[WORK TO BE COMPLETED]: Bring back every record exactly, except for the pictures, which stay out.

Page images and extracted text
------------------------------------------------
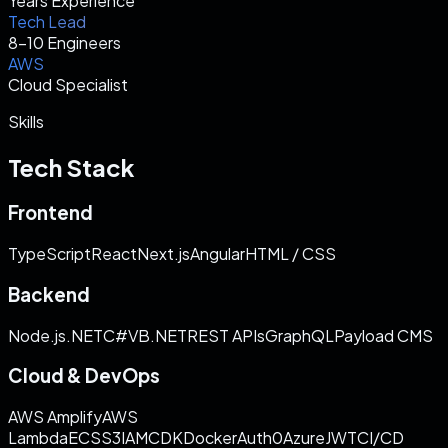
Years Experience
Tech Lead
8–10 Engineers
AWS
Cloud Specialist
Skills
Tech Stack
Frontend
TypeScript
React
Next.js
Angular
HTML / CSS
Backend
Node.js
.NET
C#
VB.NET
REST APIs
GraphQL
Payload CMS
Cloud & DevOps
AWS Amplify
AWS
Lambda
ECS
S3
IAM
CDK
Docker
Auth0
Azure
JWT
CI/CD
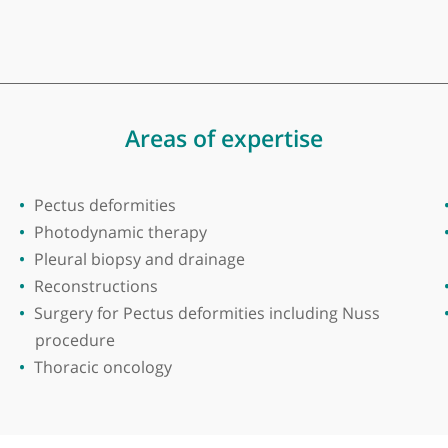
ak Dev
acic Surgery at Birmingham Heartlands Hospital, Birm
horacic Surgical Training programme in United Kingd
my procedure for lung cancer in the region. Member
Areas of expertise
Pectus deformities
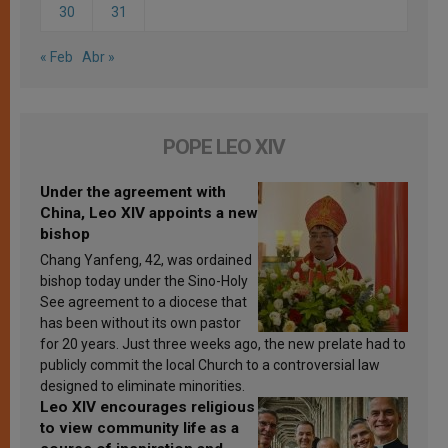
30
31
« Feb
Abr »
POPE LEO XIV
Under the agreement with
China, Leo XIV appoints a new
bishop
Chang Yanfeng, 42, was ordained
bishop today under the Sino-Holy
See agreement to a diocese that
has been without its own pastor
for 20 years. Just three weeks ago, the new prelate had to
publicly commit the local Church to a controversial law
designed to eliminate minorities.
Leo XIV encourages religious
to view community life as a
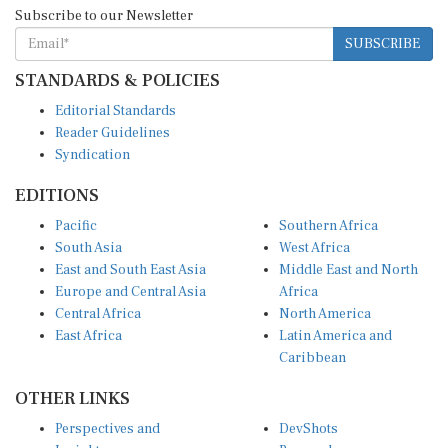
Subscribe to our Newsletter
SUBSCRIBE
STANDARDS & POLICIES
Editorial Standards
Reader Guidelines
Syndication
EDITIONS
Pacific
Southern Africa
South Asia
West Africa
East and South East Asia
Middle East and North
Europe and Central Asia
Africa
Central Africa
North America
East Africa
Latin America and
Caribbean
OTHER LINKS
Perspectives and
DevShots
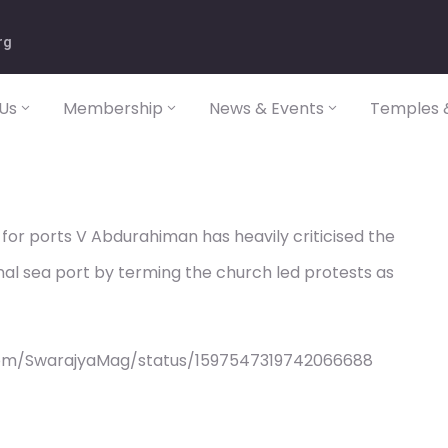
rg
Us
Membership
News & Events
Temples &
 for ports V Abdurahiman has heavily criticised the
nal sea port by terming the church led protests as
com/SwarajyaMag/status/1597547319742066688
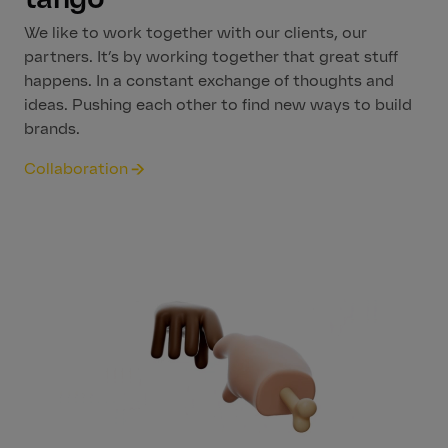
We like to work together with our clients, our
partners. It’s by working together that great stuff
happens. In a constant exchange of thoughts and
ideas. Pushing each other to find new ways to build
brands.
Collaboration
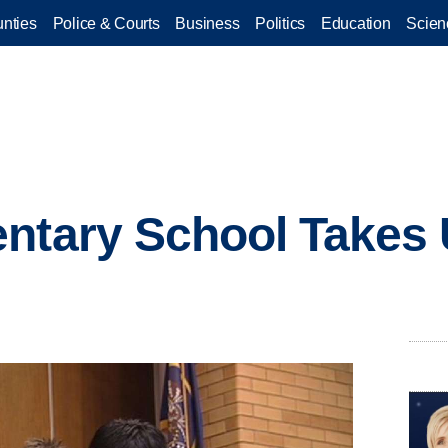
nties
Police & Courts
Business
Politics
Education
Scien
entary School Takes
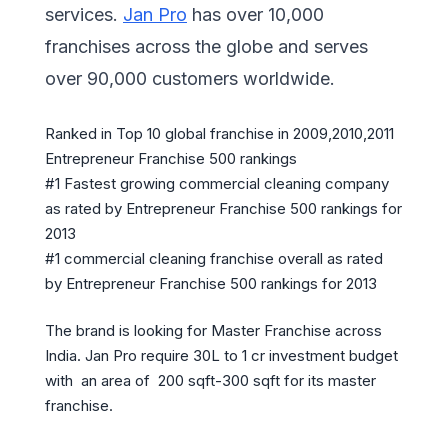
services.
Jan Pro
has over 10,000
franchises across the globe and serves
over 90,000 customers worldwide.
Ranked in Top 10 global franchise in 2009,2010,2011
Entrepreneur Franchise 500 rankings
#1 Fastest growing commercial cleaning company
as rated by Entrepreneur Franchise 500 rankings for
2013
#1 commercial cleaning franchise overall as rated
by Entrepreneur Franchise 500 rankings for 2013
The brand is looking for Master Franchise across
India. Jan Pro require 30L to 1 cr investment budget
with an area of 200 sqft-300 sqft for its master
franchise.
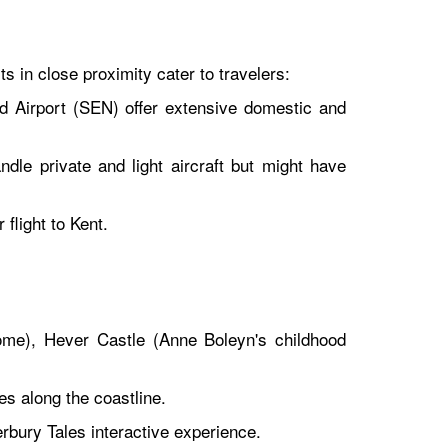
s in close proximity cater to travelers:
 Airport (SEN) offer extensive domestic and
dle private and light aircraft but might have
flight to Kent.
ome), Hever Castle (Anne Boleyn's childhood
s along the coastline.
ury Tales interactive experience.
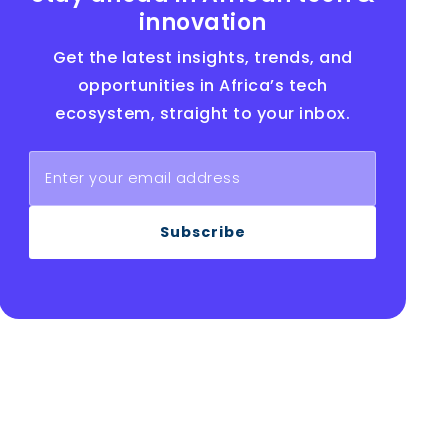
innovation
Get the latest insights, trends, and
opportunities in Africa’s tech
ecosystem, straight to your inbox.
Subscribe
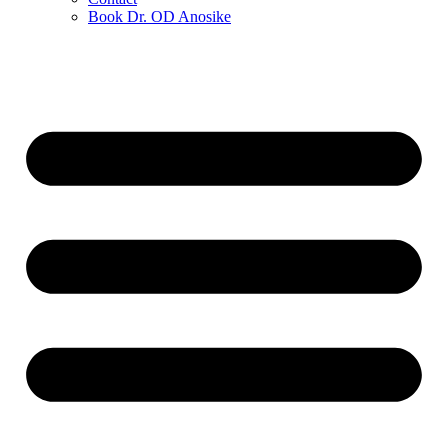
Book Dr. OD Anosike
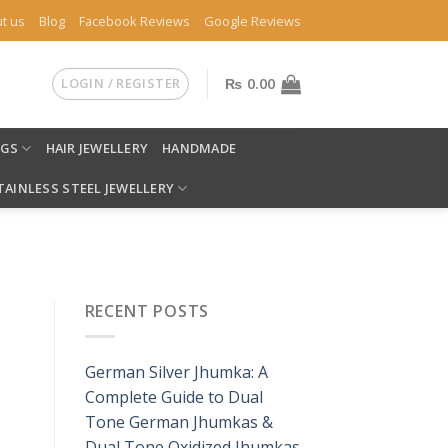
t us
Blog
Facebook Reviews
Google Reviews
LOGIN / REGISTER
₨
0.00
NGS
HAIR JEWELLERY
HANDMADE
TAINLESS STEEL JEWELLERY
RECENT POSTS
German Silver Jhumka: A
Complete Guide to Dual
Tone German Jhumkas &
Dual Tone Oxidized Jhumkas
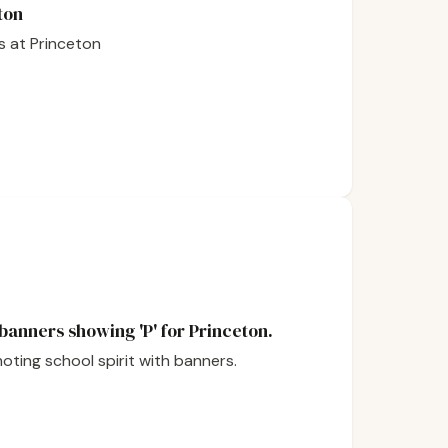
ton
s at Princeton
 banners showing 'P' for Princeton.
moting school spirit with banners.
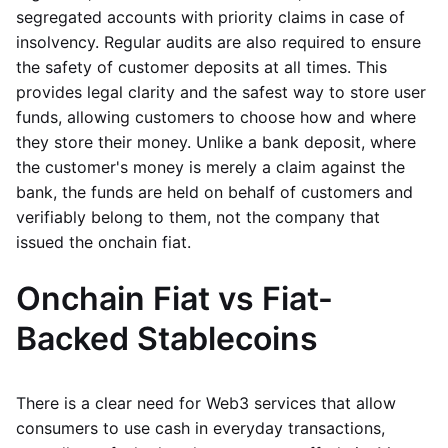
segregated accounts with priority claims in case of
insolvency. Regular audits are also required to ensure
the safety of customer deposits at all times. This
provides legal clarity and the safest way to store user
funds, allowing customers to choose how and where
they store their money. Unlike a bank deposit, where
the customer's money is merely a claim against the
bank, the funds are held on behalf of customers and
verifiably belong to them, not the company that
issued the onchain fiat.
Onchain Fiat vs Fiat-
Backed Stablecoins
There is a clear need for Web3 services that allow
consumers to use cash in everyday transactions,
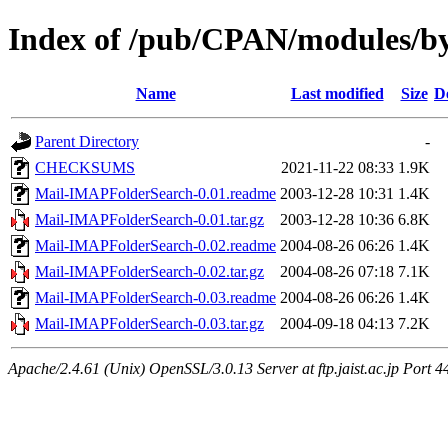
Index of /pub/CPAN/modules/
Name
Last modified
Size
D
Parent Directory
-
CHECKSUMS
2021-11-22 08:33
1.9K
Mail-IMAPFolderSearch-0.01.readme
2003-12-28 10:31
1.4K
Mail-IMAPFolderSearch-0.01.tar.gz
2003-12-28 10:36
6.8K
Mail-IMAPFolderSearch-0.02.readme
2004-08-26 06:26
1.4K
Mail-IMAPFolderSearch-0.02.tar.gz
2004-08-26 07:18
7.1K
Mail-IMAPFolderSearch-0.03.readme
2004-08-26 06:26
1.4K
Mail-IMAPFolderSearch-0.03.tar.gz
2004-09-18 04:13
7.2K
Apache/2.4.61 (Unix) OpenSSL/3.0.13 Server at ftp.jaist.ac.jp Port 4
------------------------------------------------
[ANSWER SPACE]:
Years Experience
Tech Lead
8–10 Engineers
AWS
Cloud Specialist
Skills
Tech Stack
Frontend
TypeScript
React
Next.js
Angular
HTML / CSS
Backend
Node.js
.NET
C#
VB.NET
REST APIs
GraphQL
Payload CMS
Cloud & DevOps
AWS Amplify
AWS
Lambda
ECS
S3
IAM
CDK
Docker
Auth0
Azure
JWT
CI/CD
ak Dev
acic Surgery at Birmingham Heartlands Hospital, Birm
horacic Surgical Training programme in United Kingd
my procedure for lung cancer in the region. Member
Areas of expertise
Pectus deformities
30
31
« Feb
Abr »
POPE LEO XIV
Under the agreement with
China, Leo XIV appoints a new
bishop
Chang Yanfeng, 42, was ordained
bishop today under the Sino-Holy
See agreement to a diocese that
has been without its own pastor
for 20 years. Just three weeks ago, the new prelate had to
publicly commit the local Church to a controversial law
designed to eliminate minorities.
Leo XIV encourages religious
to view community life as a
Subscribe to our Newsletter
SUBSCRIBE
STANDARDS & POLICIES
Editorial Standards
Reader Guidelines
Syndication
EDITIONS
Pacific
Southern Africa
South Asia
West Africa
East and South East Asia
Middle East and North
Europe and Central Asia
Africa
Central Africa
North America
East Africa
Latin America and
Caribbean
OTHER LINKS
Perspectives and
DevShots
rg
Us
Membership
News & Events
Temples &
 for ports V Abdurahiman has heavily criticised the
nal sea port by terming the church led protests as
com/SwarajyaMag/status/1597547319742066688
We like to work together with our clients, our
partners. It’s by working together that great stuff
happens. In a constant exchange of thoughts and
ideas. Pushing each other to find new ways to build
brands.
Collaboration
nties
Police & Courts
Business
Politics
Education
Scien
entary School Takes
services.
Jan Pro
has over 10,000
franchises across the globe and serves
over 90,000 customers worldwide.
Ranked in Top 10 global franchise in 2009,2010,2011
Entrepreneur Franchise 500 rankings
#1 Fastest growing commercial cleaning company
as rated by Entrepreneur Franchise 500 rankings for
2013
#1 commercial cleaning franchise overall as rated
by Entrepreneur Franchise 500 rankings for 2013
The brand is looking for Master Franchise across
India. Jan Pro require 30L to 1 cr investment budget
with an area of 200 sqft-300 sqft for its master
franchise.
s in close proximity cater to travelers:
 Airport (SEN) offer extensive domestic and
dle private and light aircraft but might have
flight to Kent.
ome), Hever Castle (Anne Boleyn's childhood
s along the coastline.
ury Tales interactive experience.
innovation
Get the latest insights, trends, and
opportunities in Africa’s tech
ecosystem, straight to your inbox.
Subscribe
Book Dr. OD Anosike
t us
Blog
Facebook Reviews
Google Reviews
LOGIN / REGISTER
₨
0.00
NGS
HAIR JEWELLERY
HANDMADE
TAINLESS STEEL JEWELLERY
RECENT POSTS
German Silver Jhumka: A
Complete Guide to Dual
Tone German Jhumkas &
Dual Tone Oxidized Jhumkas
ton
s at Princeton
 banners showing 'P' for Princeton.
moting school spirit with banners.
segregated accounts with priority claims in case of
insolvency. Regular audits are also required to ensure
the safety of customer deposits at all times. This
provides legal clarity and the safest way to store user
funds, allowing customers to choose how and where
they store their money. Unlike a bank deposit, where
the customer's money is merely a claim against the
bank, the funds are held on behalf of customers and
verifiably belong to them, not the company that
issued the onchain fiat.
Onchain Fiat vs Fiat-
Backed Stablecoins
There is a clear need for Web3 services that allow
consumers to use cash in everyday transactions,
Index of /pub/CPAN/modules/
Name
Last modified
Size
D
Parent Directory
-
CHECKSUMS
2021-11-22 08:33
1.9K
Mail-IMAPFolderSearch-0.01.readme
2003-12-28 10:31
1.4K
Mail-IMAPFolderSearch-0.01.tar.gz
2003-12-28 10:36
6.8K
Mail-IMAPFolderSearch-0.02.readme
2004-08-26 06:26
1.4K
Mail-IMAPFolderSearch-0.02.tar.gz
2004-08-26 07:18
7.1K
Mail-IMAPFolderSearch-0.03.readme
2004-08-26 06:26
1.4K
Mail-IMAPFolderSearch-0.03.tar.gz
2004-09-18 04:13
7.2K
Apache/2.4.61 (Unix) OpenSSL/3.0.13 Server at ftp.jaist.ac.jp Port 4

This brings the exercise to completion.